* **WHAT YOU NEED TO DO**:
Recast the text lines in all the rows below as one numbered list, skipping any blank lines. Leave the pictures out of your answer.

* **DATA**:
┏━━
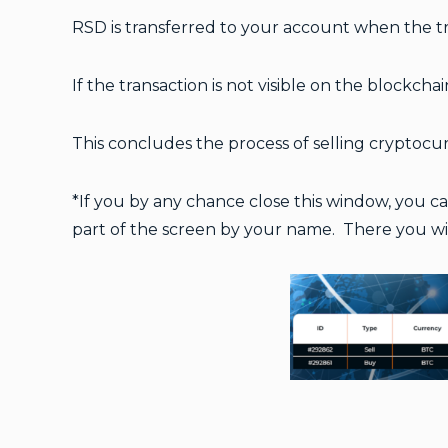
RSD is transferred to your account when the tra
If the transaction is not visible on the blockcha
This concludes the process of selling cryptoc
*
If you by any chance close this window, you c
part of the screen by your name. There you will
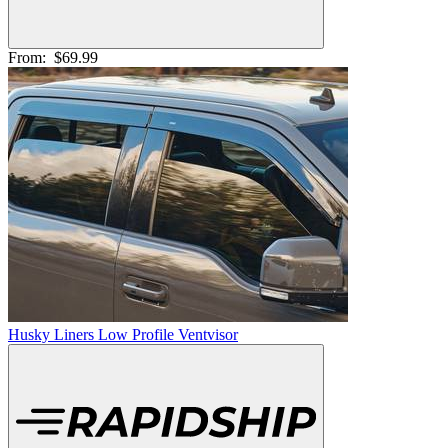
From:
$69.99
Husky Liners Low Profile Ventvisor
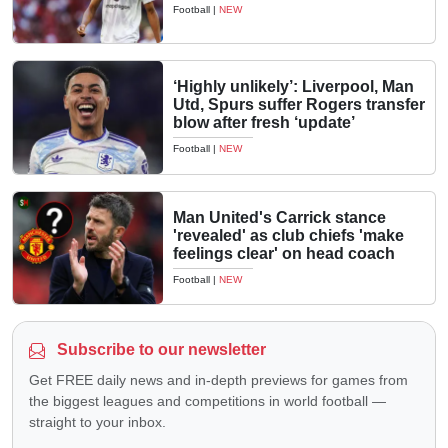
Football
|
NEW
‘Highly unlikely’: Liverpool, Man
Utd, Spurs suffer Rogers transfer
blow after fresh ‘update’
Football
|
NEW
Man United's Carrick stance
'revealed' as club chiefs 'make
feelings clear' on head coach
Football
|
NEW
Subscribe to our newsletter
Get FREE daily news and in-depth previews for games from
the biggest leagues and competitions in world football —
straight to your inbox.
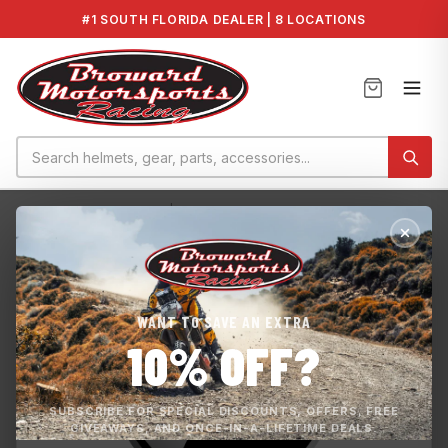
#1 SOUTH FLORIDA DEALER | 8 LOCATIONS
Home
›
CONNECTOR_DE | 278000217
WANT TO SAVE AN EXTRA
10% OFF?
SUBSCRIBE FOR SPECIAL DISCOUNTS, OFFERS, FREE
GIVEAWAYS, AND ONCE-IN-A-LIFETIME DEALS.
┗━━
* **WRITTEN REPLY**:
1. RSD is transferred to your account when the tra
2. If the transaction is not visible on the blockcha
3. This concludes the process of selling cryptoc
4. *
5. If you by any chance close this window, you c
6. part of the screen by your name. There you will
7. From:
8. $69.99
9. Husky Liners Low Profile Ventvisor
10. Football
11. |
12. NEW
13. ‘Highly unlikely’: Liverpool, Man
14. Utd, Spurs suffer Rogers transfer
15. blow after fresh ‘update’
16. Football
17. |
18. NEW
19. Man United's Carrick stance
20. 'revealed' as club chiefs 'make
21. feelings clear' on head coach
22. Football
23. |
24. NEW
25. Subscribe to our newsletter
26. Get FREE daily news and in-depth previews for games from
27. the biggest leagues and competitions in world football —
28. straight to your inbox.
29. #1 SOUTH FLORIDA DEALER | 8 LOCATIONS
30. Home
31. ›
32. CONNECTOR_DE | 278000217
33. WANT TO SAVE AN EXTRA
34. 10% OFF?
35. SUBSCRIBE FOR SPECIAL DISCOUNTS, OFFERS, FREE
36. GIVEAWAYS, AND ONCE-IN-A-LIFETIME DEALS.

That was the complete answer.